Quote Originally Posted by Stonehead View Post
Sure but is making up good stiff zero effort?
Basically. In terms of that idea of momentum, its momentum-positive rather than momentum-negative - it makes me have more energy and willingness to continue running the session rather than less.

I guess it just goes to show how different different people are, I hold basically the exact opposite view. Remember a few dozen numbers? Sure, no problem. Do some 2 digit mental math? Won't slow down the game at all. Use basic tactics? I'd be doing that anyways.

Come up with an appropriate, compelling consequence for "success at a cost" for roughly half of all die rolls? I'm going to struggle, and the quality of the game will struggle for it.

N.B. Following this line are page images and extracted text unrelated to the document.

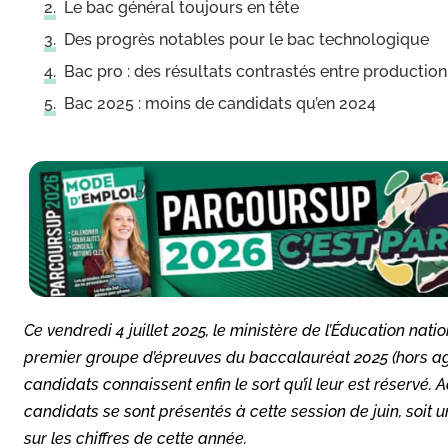
Le bac général toujours en tête
Des progrès notables pour le bac technologique
Bac pro : des résultats contrastés entre production
Bac 2025 : moins de candidats qu’en 2024
Ce vendredi 4 juillet 2025, le ministère de l’Éducation natio
premier groupe d’épreuves du baccalauréat 2025 (hors agri
candidats connaissent enfin le sort qu’il leur est réservé. 
candidats se sont présentés à cette session de juin, soit u
sur les chiffres de cette année.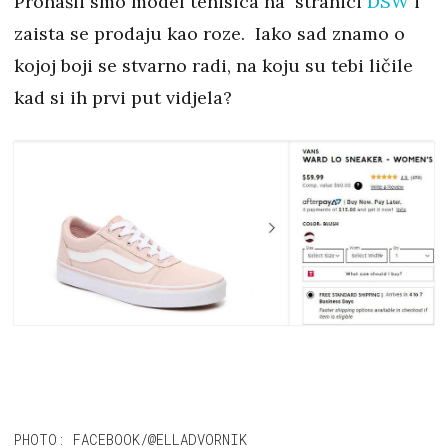
Pronašli smo model tenisica na stranici
DSW
i
zaista se prodaju kao roze. Iako sad znamo o
kojoj boji se stvarno radi, na koju su tebi ličile
kad si ih prvi put vidjela?
PHOTO: FACEBOOK/@ELLADVORNIK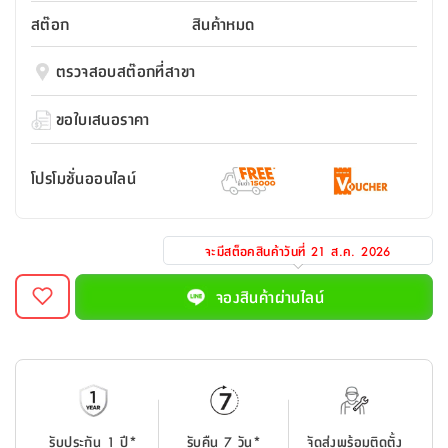
สตี
ใส่
สไลด์
น้ำ
ออฟฟิศ
ลิ้น
สต๊อก
สินค้าหมด
เฟ่น&ส
รองเท้า
รุ่น
เก้าอี้
ชัก
เต
อุปกรณ์
วา
สตูล
สำนักงาน
ตรวจสอบสต๊อกที่สาขา
ตะกร้า
ตัส
ภายใน
โน่
อเนกประสงค์
ห้องน้ำ
ตู้
ขอใบเสนอราคา
ชุด
ลิ้น
กล่อง
ผ้า
ห้อง
ชัก
อเนกประสงค์
ขนหนู
นอน
โปรโมชั่นออนไลน์
และ
รุ่น
ตู้
ชุด
เมล
ลิ้น
คลุม
เบิร์น
จะมีสต็อคสินค้าวันที่
21 ส.ค. 2026
ชัก
อาบ
อเนกประสงค์
น้ำ
จองสินค้าผ่านไลน์
ชั้น
อุปกรณ์
วาง
อาบ
อเนกประสงค์
น้ำ
ถาด
รับประกัน 1 ปี*
รับคืน 7 วัน*
จัดส่งพร้อมติดตั้ง
วาง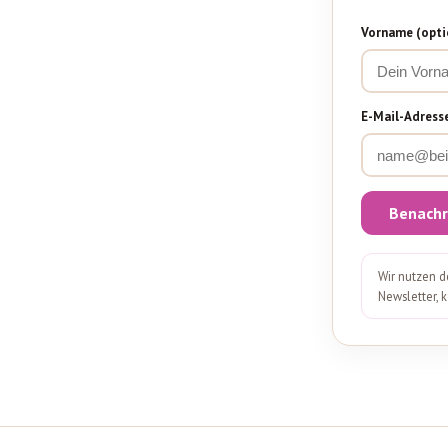
Vorname (opti
Online-
Kurse
ansehen
E-Mail-Adress
Login
Benachr
Wir nutzen d
Newsletter, 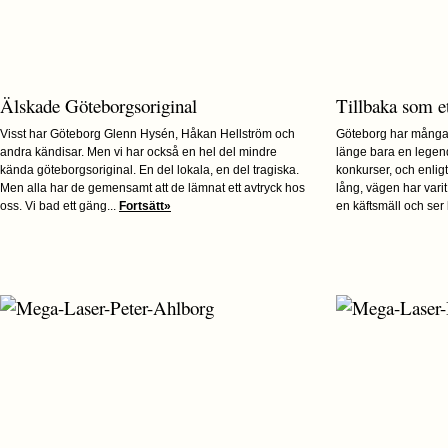
Älskade Göteborgsoriginal
Tillbaka som et
Visst har Göteborg Glenn Hysén, Håkan Hellström och
Göteborg har många
andra kändisar. Men vi har också en hel del mindre
länge bara en legen
kända göteborgsoriginal. En del lokala, en del tragiska.
konkurser, och enlig
Men alla har de gemensamt att de lämnat ett avtryck hos
lång, vägen har vari
oss. Vi bad ett gäng...
Fortsätt»
en käftsmäll och ser l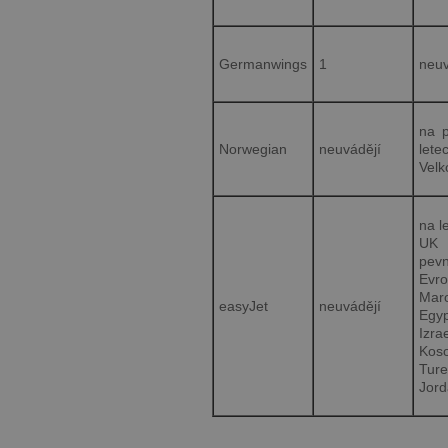
Germanwings
1
neuv
na p
Norwegian
neuvádějí
let
Velk
na l
UK
pevn
Evr
Mar
easyJet
neuvádějí
Egyp
Izra
Kos
Tur
Jor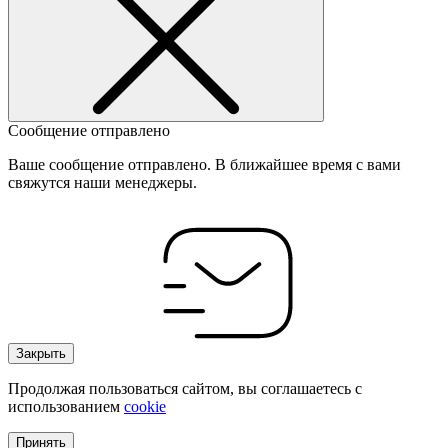
Сообщение отправлено
Ваше сообщение отправлено. В ближайшее время с вами
свяжутся наши менеджеры.
Закрыть
Продолжая пользоваться сайтом, вы соглашаетесь с
использованием
cookie
Принять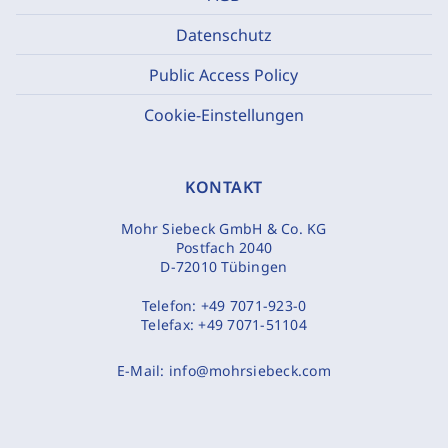
Datenschutz
Public Access Policy
Cookie-Einstellungen
KONTAKT
Mohr Siebeck GmbH & Co. KG
Postfach 2040
D-72010 Tübingen
Telefon:
+49 7071-923-0
Telefax:
+49 7071-51104
E-Mail:
info@mohrsiebeck.com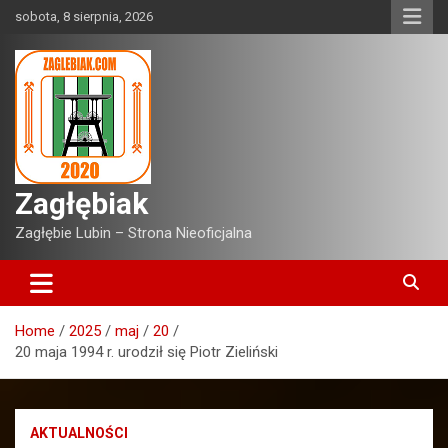
Skip
sobota, 8 sierpnia, 2026
to
content
Zagłębiak
Zagłębie Lubin – Strona Nieoficjalna
Home
2025
maj
20
20 maja 1994 r. urodził się Piotr Zieliński
AKTUALNOŚCI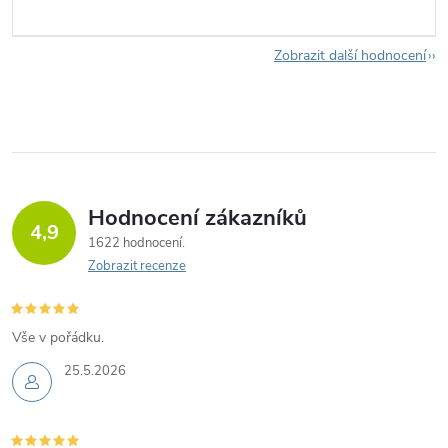
Zobrazit další hodnocení
Hodnocení zákazníků
4,9
1622 hodnocení
Zobrazit recenze
Vše v pořádku.
25.5.2026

I could be misrepresenting a conversation I wasn't there for, but the OP made it sound like "Atlas" systems were systems that provide good sessions when run by good GMs and bad sessions when run by inexperienced/bad GMs. If a good GM runs a fast campaign with no pauses, and an inexperienced GM runs a similar campaign with a few 3 minute breaks to do some math or look up a rule, I'd still probably enjoy the second campaign, although likely not quite as mich. If a good GM runs a fun campaign with interesting and appropriate consequences, and an inexperienced GM runs a similar game with boring consequences that don't logically fit the set up, I don't think I would enjoy the second campaign much at all.

It's not about how "easy" or "hard" a system is necessarily, it's about how much the outcome depends on the skill and effort of the GM.
This was basically the extra category I wanted to add to the original - the idea that some things act as levers through which you can (with skill) expend effort in order to increase quality. As opposed to things which just cost effort but don't allow that effort to be intentionally directed to any particular purpose.